It is the time of year in our part of the world when winter seems to have us firmly in its grasp. Fall is ancient history and springtime, green grass and frolicking lambs are still so far away. And, by the way, it does not help that it is also cold! Nonetheless the first week of January can also be a wonderful time. Even more predictable than the return of Bluebirds in March, the seed and garden catalogs all seem to arrive. They are like a warm breeze out of nowhere. It is time to plan and dream of next spring’s and summer’s vegetables and flowers. Our favorite catalog is often from Johnny’s Selected Seeds in Winslow, Maine. Like most seed catalogs available today, Johnny’s is available online. Yet somehow, having a printed catalog in front of you is akin to reading a good book, which you can pick up, read for a time and come back to later. The cover of Johnny’s catalog this year is especially “warming”: strings of red and orange hot peppers.
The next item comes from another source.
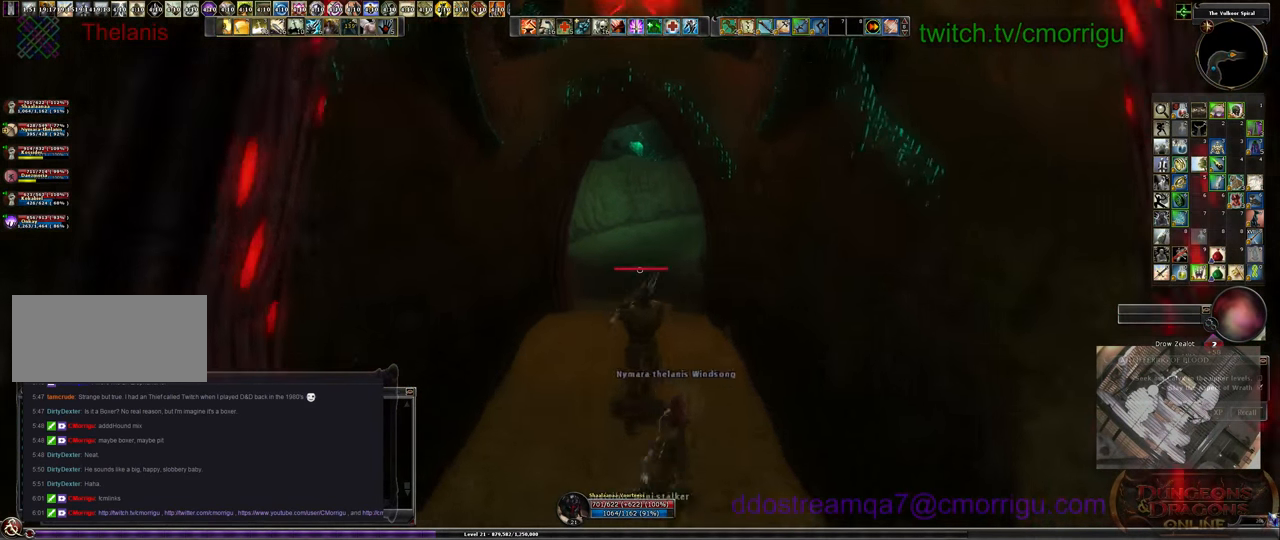
{"keys": ["w"], "events": []}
The arrival of the seed catalogs also has complemented the project that is nearing completion on the large Glimåkra loom in our studio. It is the fourth in a series of blankets which will be for sale in the Gallery. They are woven in blocks of warp-faced and weft-faced twill. The original blanket utilized various shades of our natural colored wool in the warp and white in the weft. The subsequent blankets have substituted various naturally dyed yarn for some of the gray shades. The dyes for the last two blankets have come from plants from either our vegetable and flower gardens, or from plants which grow wild somewhere on the farm. The current blanket includes yarn dyed from artichokes (three different shades), purple bearded iris blossoms, carrot peels and the berries from buckthorn (two shades).
Weaving the current blanket is a gentle reminder of last year’s gardens. In the case of each of the vegetables that we used for dying the materials were merely left-overs. We had great success growing artichokes in 2008; the dye stuff was merely the juices that remained after cooking the artichokes. The iris blossoms were collected after a strong wind storm knocked most of them over. We thought for sure that the dye color would be in the purple range, but surprisingly came out a bright yellow-green. The buck thorn is an alien shrub/tree, the spread of which we are trying to control. We can collect their berries without fear of endangering a native plant. In fact collecting the berries will, in a small way slow down the spread of the buck thorn. Their purple berries yielded lovely shades of brown, a pleasant reward for trying to control an alien plant. One of the wonderful characteristics of natural dyes is that their colors always seem to compliment each other (unlike many chemical dyes which can clash). As a result, the blanket is a warm mix of colors which, in its totality, is a pleasant reminder of summer.